Embora tenha se mostrado apático até ontem em relação à pandemia do Codiv-19 que está afetando o mundo, o governo Bolsonaro aprovou ainda em fevereiro deste ano uma ampla legislação que dá às autoridades de saúde uma gama variada de possibilidades jurídicas para enfrentar a crise.
Antecipando-se ao que viria, o governo mostrou capacidade de previsão. O preocupante é que nem o próprio presidente Bolsonaro, na sua fala de ontem em rede nacional, nem o ministro da Justiça e Segurança Pública, Sérgio Moro, se lembrem dessa lei, que foi aprovada em decisão rápida pelo Congresso.
O presidente Bolsonaro, que apareceu de máscara junto ao ministro da Saúde em sua live, não se referiu aos poderes que o governo tem para enfrentar a emergência de saúde pública, e o ministro Moro, entrevistado na Central Globonews, respondeu de maneira genérica às questões de segurança pública relacionadas à sua pasta.
Diversas decisões previstas na legislação dependem de aprovação dele e do ministro da Saúde. A Lei federal nº 13.979, de 6 de fevereiro de 2020, prevê um amplo arsenal de medidas administrativas para a guerra contra a disseminação do novo vírus, afinadas aos padrões determinados pela Organização Mundial da Saúde (OMS).

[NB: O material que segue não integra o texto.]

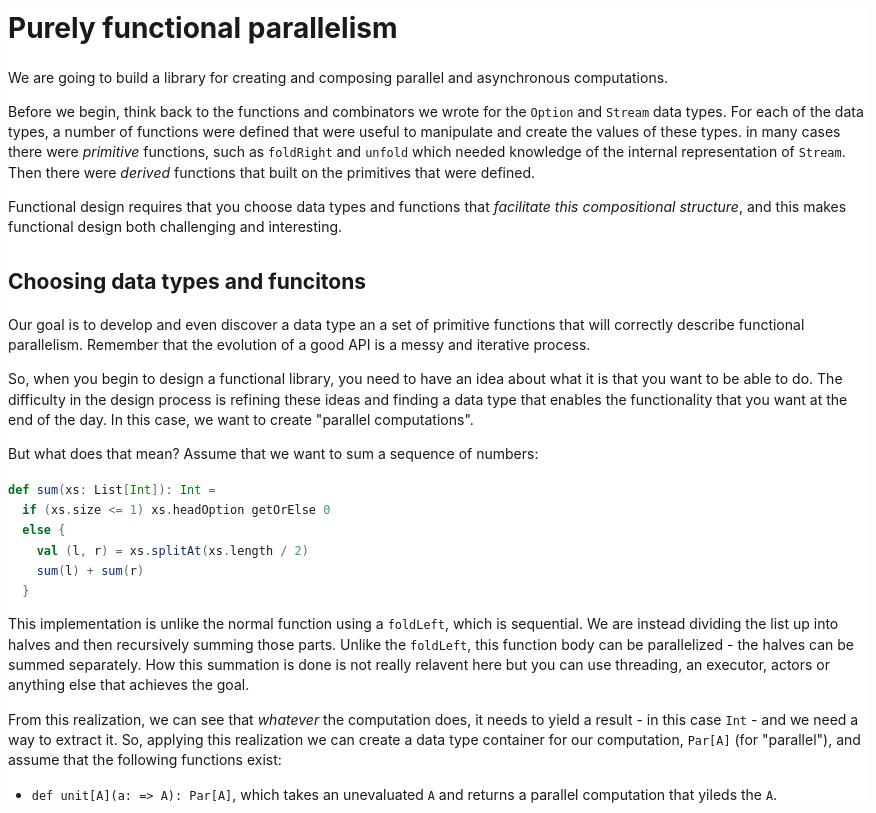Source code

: # Purely functional parallelism #

We are going to build a library for creating and composing parallel and
asynchronous computations.

Before we begin, think back to the functions and combinators we wrote for
the `Option` and `Stream` data types. For each of the data types, a number
of functions were defined that were useful to manipulate and create the
values of these types. in many cases there were _primitive_ functions, such
as `foldRight` and `unfold` which needed knowledge of the internal representation
of `Stream`. Then there were _derived_ functions that built on the
primitives that were defined.

Functional design requires that you choose data types and functions that
_facilitate this compositional structure_, and this makes functional
design both challenging and interesting.

## Choosing data types and funcitons ##

Our goal is to develop and even discover a data type an a set of primitive
functions that will correctly describe functional parallelism. Remember that
the evolution of a good API is a messy and iterative process.

So, when you begin to design a functional library, you need to have an idea
about what it is that you want to be able to do. The difficulty in the design
process is refining these ideas and finding a data type that enables the
functionality that you want at the end of the day. In this case, we want to
create "parallel computations".

But what does that mean? Assume that we want to sum a sequence of numbers:

```scala
def sum(xs: List[Int]): Int =
  if (xs.size <= 1) xs.headOption getOrElse 0
  else {
    val (l, r) = xs.splitAt(xs.length / 2)
    sum(l) + sum(r)
  }
```

This implementation is unlike the normal function using a `foldLeft`, which
is sequential. We are instead dividing the list up into halves and then
recursively summing those parts. Unlike the `foldLeft`, this function body
can be parallelized - the halves can be summed separately. How this summation
is done is not really relavent here but you can use threading, an executor,
actors or anything else that achieves the goal.

From this realization, we can see that _whatever_ the computation does, it needs
to yield a result - in this case `Int` - and we need a way to extract it. So,
applying this realization we can create a data type container for our
computation, `Par[A]` (for "parallel"), and assume that the following functions
exist:

   * `def unit[A](a: => A): Par[A]`, which takes an unevaluated `A` and returns
      a parallel computation that yileds the `A`.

Prevê até mesmo “restrição excepcional e temporária de entrada e saída do país, conforme recomendação técnica e fundamentada da Agência Nacional de Vigilância Sanitária (Anvisa), por rodovias, portos ou aeroportos”, exatamente o que o presidente dos Estados Unidos fez ao proibir temporariamente a chegada de aviões vindos da Europa. Para essa medida, será preciso a autorização também do ministério da Justiça.

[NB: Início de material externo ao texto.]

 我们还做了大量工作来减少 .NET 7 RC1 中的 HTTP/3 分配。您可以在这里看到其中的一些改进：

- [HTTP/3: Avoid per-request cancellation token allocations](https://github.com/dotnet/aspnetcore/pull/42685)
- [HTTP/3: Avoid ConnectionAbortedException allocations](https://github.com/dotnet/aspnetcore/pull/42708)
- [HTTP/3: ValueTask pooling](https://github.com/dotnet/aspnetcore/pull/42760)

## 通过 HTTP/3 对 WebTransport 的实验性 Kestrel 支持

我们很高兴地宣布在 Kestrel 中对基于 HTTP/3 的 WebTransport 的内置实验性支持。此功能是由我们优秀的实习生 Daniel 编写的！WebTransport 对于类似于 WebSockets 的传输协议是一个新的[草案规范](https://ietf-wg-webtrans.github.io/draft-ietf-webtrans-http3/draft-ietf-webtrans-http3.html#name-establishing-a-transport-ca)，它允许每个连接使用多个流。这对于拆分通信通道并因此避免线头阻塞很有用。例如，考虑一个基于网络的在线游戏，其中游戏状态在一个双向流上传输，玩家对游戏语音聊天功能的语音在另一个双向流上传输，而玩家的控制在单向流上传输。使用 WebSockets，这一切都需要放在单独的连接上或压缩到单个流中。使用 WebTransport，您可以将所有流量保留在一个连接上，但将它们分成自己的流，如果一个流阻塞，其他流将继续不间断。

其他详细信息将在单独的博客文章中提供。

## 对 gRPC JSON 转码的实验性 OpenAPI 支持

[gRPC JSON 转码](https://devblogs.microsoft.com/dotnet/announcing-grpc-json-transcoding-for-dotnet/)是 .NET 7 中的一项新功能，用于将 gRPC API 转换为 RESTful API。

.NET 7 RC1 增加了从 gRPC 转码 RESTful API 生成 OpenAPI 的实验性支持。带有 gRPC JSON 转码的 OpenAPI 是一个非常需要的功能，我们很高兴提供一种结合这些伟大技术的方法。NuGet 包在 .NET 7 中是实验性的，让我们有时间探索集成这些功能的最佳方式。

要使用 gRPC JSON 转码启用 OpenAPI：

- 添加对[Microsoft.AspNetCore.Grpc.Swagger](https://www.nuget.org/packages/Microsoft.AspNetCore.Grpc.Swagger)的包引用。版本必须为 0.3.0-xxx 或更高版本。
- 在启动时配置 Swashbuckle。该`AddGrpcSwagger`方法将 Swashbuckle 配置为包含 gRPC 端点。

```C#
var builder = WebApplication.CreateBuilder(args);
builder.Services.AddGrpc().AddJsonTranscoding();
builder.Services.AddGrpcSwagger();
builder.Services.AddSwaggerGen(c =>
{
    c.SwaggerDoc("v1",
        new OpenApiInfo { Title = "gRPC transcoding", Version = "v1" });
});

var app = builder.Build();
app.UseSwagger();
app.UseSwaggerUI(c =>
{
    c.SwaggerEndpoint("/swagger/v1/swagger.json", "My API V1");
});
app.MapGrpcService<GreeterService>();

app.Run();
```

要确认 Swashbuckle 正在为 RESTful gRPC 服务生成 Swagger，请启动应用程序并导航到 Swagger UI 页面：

A lei prevê isolamento de pessoas já doentes ou contaminadas, a quarentena de gente com suspeita fundada de contaminação, exames, testes e vacinações compulsórios, como medidas de polícia administrativa, desde que determinadas ou autorizadas pelo Ministério da Saúde.

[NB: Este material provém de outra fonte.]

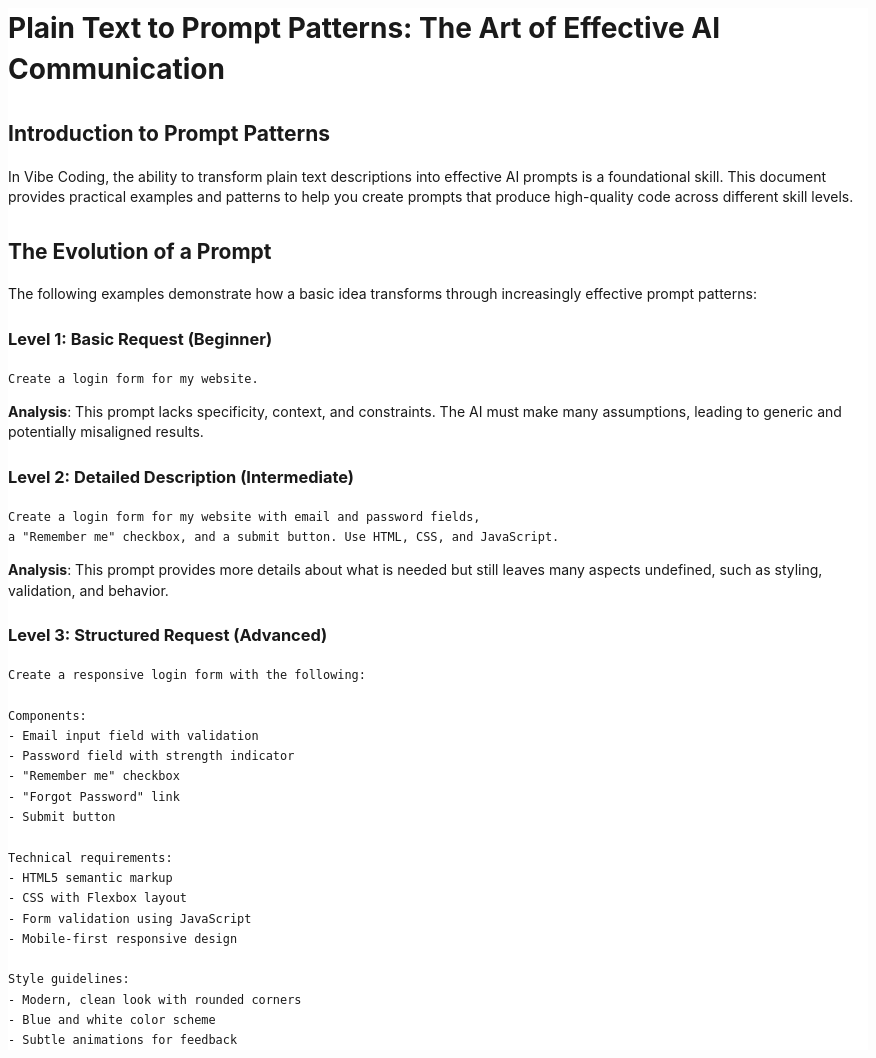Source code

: # Plain Text to Prompt Patterns: The Art of Effective AI Communication

## Introduction to Prompt Patterns

In Vibe Coding, the ability to transform plain text descriptions into effective AI prompts is a foundational skill. This document provides practical examples and patterns to help you create prompts that produce high-quality code across different skill levels.

## The Evolution of a Prompt

The following examples demonstrate how a basic idea transforms through increasingly effective prompt patterns:

### Level 1: Basic Request (Beginner)

```
Create a login form for my website.
```

**Analysis**: This prompt lacks specificity, context, and constraints. The AI must make many assumptions, leading to generic and potentially misaligned results.

### Level 2: Detailed Description (Intermediate)

```
Create a login form for my website with email and password fields, 
a "Remember me" checkbox, and a submit button. Use HTML, CSS, and JavaScript.
```

**Analysis**: This prompt provides more details about what is needed but still leaves many aspects undefined, such as styling, validation, and behavior.

### Level 3: Structured Request (Advanced)

```
Create a responsive login form with the following:

Components:
- Email input field with validation
- Password field with strength indicator
- "Remember me" checkbox
- "Forgot Password" link
- Submit button

Technical requirements:
- HTML5 semantic markup
- CSS with Flexbox layout
- Form validation using JavaScript
- Mobile-first responsive design

Style guidelines:
- Modern, clean look with rounded corners
- Blue and white color scheme
- Subtle animations for feedback
```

O conhecimento dessa nova legislação evitaria, por exemplo, que o governador do Rio de Janeiro, Wilson Witzel, determinasse a internação compulsória para tratamento do novo coronavírus, medida já prevista, embora desaconselhada pelas autoridades, devido à escassa capacidade de atendimento do Sistema Único de Saúde (SUS).
A Lei estabelece que as medidas somente poderão ser determinadas com base “em evidências científicas” e em análises sobre informações estratégicas em saúde, assim mesmo limitadas no tempo e no espaço ao mínimo indispensável à promoção e à preservação da saúde pública.
O constitucionalista Gustavo Binembojm, professor titular da Faculdade de Direito da Universidade do Estado do Rio de Janeiro (UERJ), que analisou a legislação, lembra milenar aforismo “salus populi suprema lex est” (“a saúde pública é a lei suprema”), que costuma ser invocado para justificar medidas excepcionais que precisam ser aplicadas pelo Estado em momentos de grave crise, para os quais o Direito não haja previsto as soluções adequadas.
Ele cita o jurista alemão Carl Schmitt, segundo quem as situações de “exceção” representam um problema insuperável à aspiração das democracias liberais de governar por meio do Estado de direito. Nas palavras de Schmitt, “soberano é aquele que decide na exceção.” Segundo essa análise, os sistemas jurídicos seriam incapazes de especificar tanto o conteúdo como o procedimento dos atos estatais suscetíveis de serem adotados em situações emergenciais, “pois um e outro poderiam ser facilmente descartados face à premência de ações imprevisíveis exigidas pelas circunstâncias excepcionais”.
Gustavo Binembojm acredita que essa legislação que define os parâmetros para a ação governamental diante da crise do novo coronavírus contraria o pessimismo de Carl Smith. Ele a considera “eficiente, equilibrada e oportuna”, a concretização, no âmbito da polícia administrativa sanitária, dos princípios “da adequação e da necessidade, diante da gravidade das restrições impostas à autonomia individual”.
É preciso que as autoridades lembrem que já têm em mãos os instrumentos legais para uma ação emergencial.